- _SOURCE EXTRACT_:
Segment Open

After presenting findings, ask: "Would you like to route confirmed bugs to agents for fixing?"

**If yes:**
- For each confirmed bug, determine the appropriate fixer:
  - Detect project language and spawn the appropriate SME agent
  - Pass the bug description, root cause, reproducing test, and fix guidance
  - The reproducing test serves as the acceptance criterion — when it passes, the bug is fixed
- After each fix, spawn `qa-engineer` to verify:
  - The reproducing test now passes
  - No other tests broke
- Commit each fix atomically

**If no:** The report and reproducing tests stand on their own.

### 7. Commit Reproducing Tests (Optional)

If the user does not route to fixers (or after fixes are complete), ask: "Would you like to commit the reproducing tests? They document the bugs and improve coverage."

**If yes:**
- Commit all reproducing tests (both bug-confirming and coverage-improving) in a single commit
- Use a descriptive commit message referencing the bug hunt

**If no:** Leave tests uncommitted for the user to handle.

## Agent Coordination

**Sequential execution within investigation phase.** The assessor runs first, then hunters run sequentially so findings accumulate for pattern detection.

**Fresh instances for every agent.** Each agent gets a clean context window dedicated entirely to its task.

**State to maintain (as orchestrator):**
- Assessor's hotspot list and coverage landscape
- Each hunter's findings (accumulating — passed to subsequent hunters)
- Running totals for the summary
- List of all test files created (for commit step)
- Current hotspot count (for progress tracking)

## Abort Conditions

**Abort investigation of a hotspot:**
- Hunter reports hotspot is clean after thorough investigation (expected and fine — skip to next)

Segment Closed

- _DATA PROVIDED_:
Segment Open

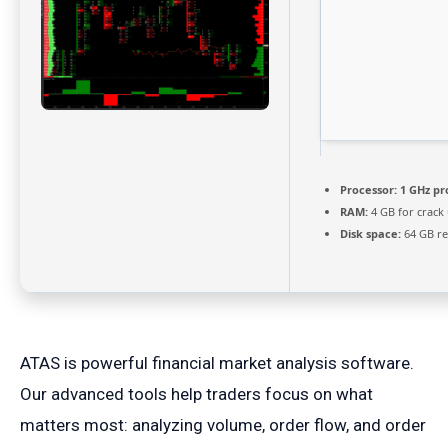
Processor:
1 GHz pr
RAM:
4 GB for crack
Disk space:
64 GB re
ATAS is powerful financial market analysis software.
Our advanced tools help traders focus on what
matters most: analyzing volume, order flow, and order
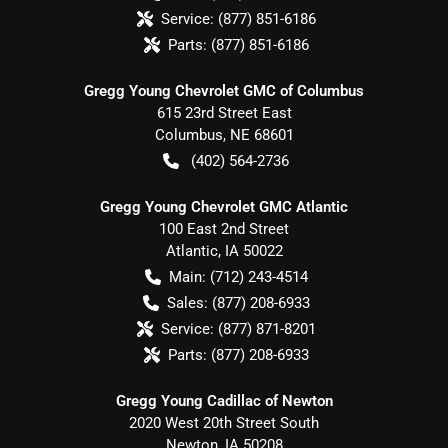
Service:
(877) 851-6186
Parts:
(877) 851-6186
Gregg Young Chevrolet GMC of Columbus
615 23rd Street East
Columbus
,
NE
68601
(402) 564-2736
Gregg Young Chevrolet GMC Atlantic
100 East 2nd Street
Atlantic
,
IA
50022
Main:
(712) 243-4514
Sales:
(877) 208-6933
Service:
(877) 871-8201
Parts:
(877) 208-6933
Gregg Young Cadillac of Newton
2020 West 20th Street South
Newton
,
IA
50208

Segment Closed

- _TASK PROMPT_: Return the part of the bug-hunt workflow text that begins at the words "## Abort Conditions" and stops after "skip to next)", copied word for word.

- _EXERCISE RESULT_:
## Abort Conditions

**Abort investigation of a hotspot:**
- Hunter reports hotspot is clean after thorough investigation (expected and fine — skip to next)